Data items
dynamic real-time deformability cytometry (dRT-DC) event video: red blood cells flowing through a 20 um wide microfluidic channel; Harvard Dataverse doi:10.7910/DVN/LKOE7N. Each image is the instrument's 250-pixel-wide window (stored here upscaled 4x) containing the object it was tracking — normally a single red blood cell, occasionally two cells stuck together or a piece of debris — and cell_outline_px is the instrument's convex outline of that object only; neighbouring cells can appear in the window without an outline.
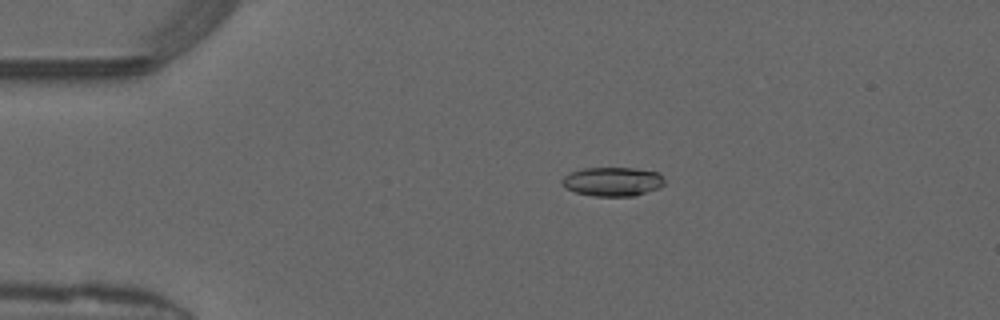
{"species": "common noctule bat (a hibernating species)", "species_latin": "Nyctalus noctula", "temperature_condition": "warm", "stored_images_in_passage": 46, "camera_frame_rate_fps": 3000, "um_per_image_px": 0.085, "animal": {"sex": "male", "forearm_length_mm": 52.5}, "frame": {"image": 1, "passage_image": 7, "time_ms": 2.0, "image_size_px": [1000, 320], "cell_outline_px": [[664, 184], [660, 188], [636, 196], [596, 196], [576, 192], [564, 188], [560, 180], [564, 176], [572, 172], [584, 168], [632, 168], [660, 172], [664, 180]], "centroid_in_image_um": [52.09, 15.44], "position_along_channel_um": 32.9, "area_um2": 17.46}}
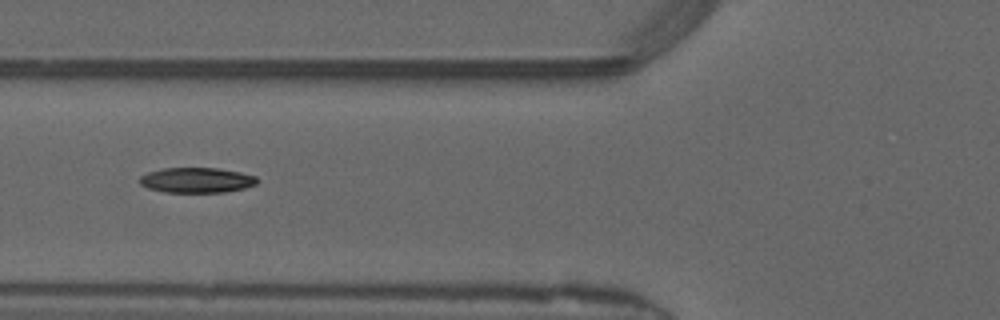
{"frame": {"image": 2, "passage_image": 16, "time_ms": 5.0, "image_size_px": [1000, 320], "cell_outline_px": [[260, 180], [256, 184], [244, 188], [224, 192], [164, 192], [148, 188], [140, 184], [140, 176], [148, 172], [160, 168], [216, 168], [240, 172], [256, 176]], "centroid_in_image_um": [16.72, 15.31], "position_along_channel_um": 109.1, "area_um2": 17.28}}
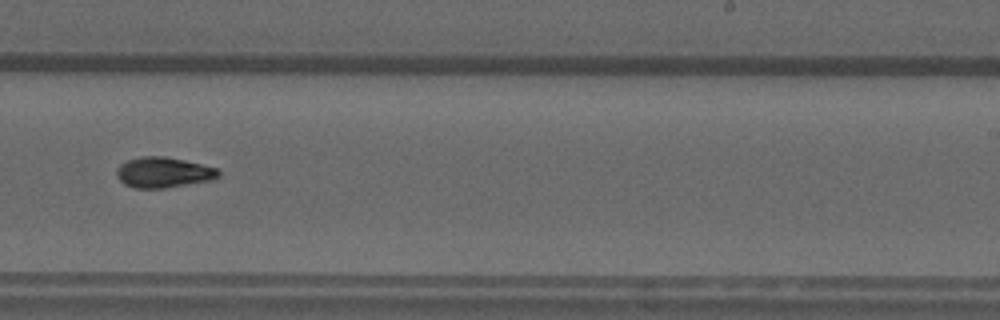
{"frame": {"image": 3, "passage_image": 28, "time_ms": 9.0, "image_size_px": [1000, 320], "cell_outline_px": [[220, 176], [212, 180], [164, 188], [132, 188], [124, 184], [116, 176], [116, 172], [120, 164], [128, 160], [140, 156], [164, 156], [184, 160], [216, 168], [220, 172]], "centroid_in_image_um": [13.87, 14.66], "position_along_channel_um": 275.1, "area_um2": 18.09}, "authors_computed_cell_mechanics": {"area_um2": 17.3978, "velocity_mm_per_s": 4.1525, "shape_relaxation_time_tau1_ms": 6.1722, "shape_relaxation_time_tau2_ms": 7.5701, "deformation_change_tau1": 0.1616, "deformation_change_tau2": 0.1633}}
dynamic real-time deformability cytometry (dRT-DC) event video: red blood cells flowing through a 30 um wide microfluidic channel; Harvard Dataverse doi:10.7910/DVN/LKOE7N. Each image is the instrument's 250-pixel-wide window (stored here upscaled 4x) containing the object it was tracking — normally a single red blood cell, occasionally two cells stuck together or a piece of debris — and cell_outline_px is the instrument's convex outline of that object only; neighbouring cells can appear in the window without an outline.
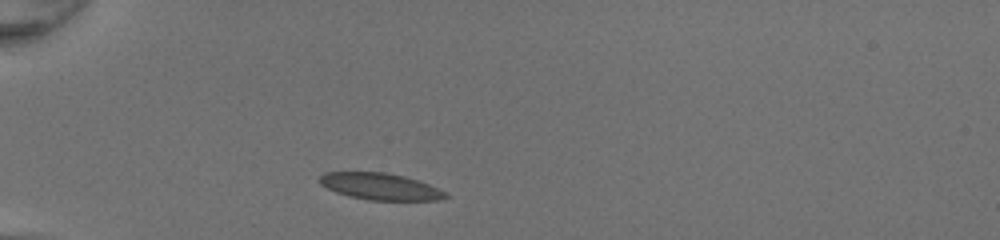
{"species": "common noctule bat (a hibernating species)", "species_latin": "Nyctalus noctula", "temperature_condition": "room temperature", "stored_images_in_passage": 39, "camera_frame_rate_fps": 3000, "um_per_image_px": 0.085, "animal": {"sex": "female", "body_mass_g": 20.0, "forearm_length_mm": 54.0}, "frame": {"image": 1, "passage_image": 5, "time_ms": 1.333, "image_size_px": [1000, 240], "cell_outline_px": [[448, 196], [440, 200], [368, 200], [348, 196], [336, 192], [320, 184], [320, 176], [324, 172], [384, 172], [404, 176], [428, 184], [448, 192]], "centroid_in_image_um": [32.33, 15.85], "position_along_channel_um": 52.7, "area_um2": 19.54}}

What you have to do: Will you restate every entry word for word and omit the images?

Right answer:
dynamic real-time deformability cytometry (dRT-DC) event video: red blood cells flowing through a 20 um wide microfluidic channel; Harvard Dataverse doi:10.7910/DVN/LKOE7N. Each image is the instrument's 250-pixel-wide window (stored here upscaled 4x) containing the object it was tracking — normally a single red blood cell, occasionally two cells stuck together or a piece of debris — and cell_outline_px is the instrument's convex outline of that object only; neighbouring cells can appear in the window without an outline.
{"species": "common noctule bat (a hibernating species)", "species_latin": "Nyctalus noctula", "temperature_condition": "warm", "stored_images_in_passage": 46, "camera_frame_rate_fps": 3000, "um_per_image_px": 0.085, "animal": {"sex": "male", "forearm_length_mm": 52.5}, "frame": {"image": 1, "passage_image": 7, "time_ms": 2.0, "image_size_px": [1000, 320], "cell_outline_px": [[664, 184], [660, 188], [636, 196], [596, 196], [576, 192], [564, 188], [560, 180], [564, 176], [572, 172], [584, 168], [632, 168], [660, 172], [664, 180]], "centroid_in_image_um": [52.09, 15.44], "position_along_channel_um": 32.9, "area_um2": 17.46}}
{"frame": {"image": 2, "passage_image": 16, "time_ms": 5.0, "image_size_px": [1000, 320], "cell_outline_px": [[260, 180], [256, 184], [244, 188], [224, 192], [164, 192], [148, 188], [140, 184], [140, 176], [148, 172], [160, 168], [216, 168], [240, 172], [256, 176]], "centroid_in_image_um": [16.72, 15.31], "position_along_channel_um": 109.1, "area_um2": 17.28}}
{"frame": {"image": 3, "passage_image": 28, "time_ms": 9.0, "image_size_px": [1000, 320], "cell_outline_px": [[220, 176], [212, 180], [164, 188], [132, 188], [124, 184], [116, 176], [116, 172], [120, 164], [128, 160], [140, 156], [164, 156], [184, 160], [216, 168], [220, 172]], "centroid_in_image_um": [13.87, 14.66], "position_along_channel_um": 275.1, "area_um2": 18.09}, "authors_computed_cell_mechanics": {"area_um2": 17.3978, "velocity_mm_per_s": 4.1525, "shape_relaxation_time_tau1_ms": 6.1722, "shape_relaxation_time_tau2_ms": 7.5701, "deformation_change_tau1": 0.1616, "deformation_change_tau2": 0.1633}}
dynamic real-time deformability cytometry (dRT-DC) event video: red blood cells flowing through a 30 um wide microfluidic channel; Harvard Dataverse doi:10.7910/DVN/LKOE7N. Each image is the instrument's 250-pixel-wide window (stored here upscaled 4x) containing the object it was tracking — normally a single red blood cell, occasionally two cells stuck together or a piece of debris — and cell_outline_px is the instrument's convex outline of that object only; neighbouring cells can appear in the window without an outline.
{"species": "common noctule bat (a hibernating species)", "species_latin": "Nyctalus noctula", "temperature_condition": "room temperature", "stored_images_in_passage": 39, "camera_frame_rate_fps": 3000, "um_per_image_px": 0.085, "animal": {"sex": "female", "body_mass_g": 20.0, "forearm_length_mm": 54.0}, "frame": {"image": 1, "passage_image": 5, "time_ms": 1.333, "image_size_px": [1000, 240], "cell_outline_px": [[448, 196], [440, 200], [368, 200], [348, 196], [336, 192], [320, 184], [320, 176], [324, 172], [384, 172], [404, 176], [428, 184], [448, 192]], "centroid_in_image_um": [32.33, 15.85], "position_along_channel_um": 52.7, "area_um2": 19.54}}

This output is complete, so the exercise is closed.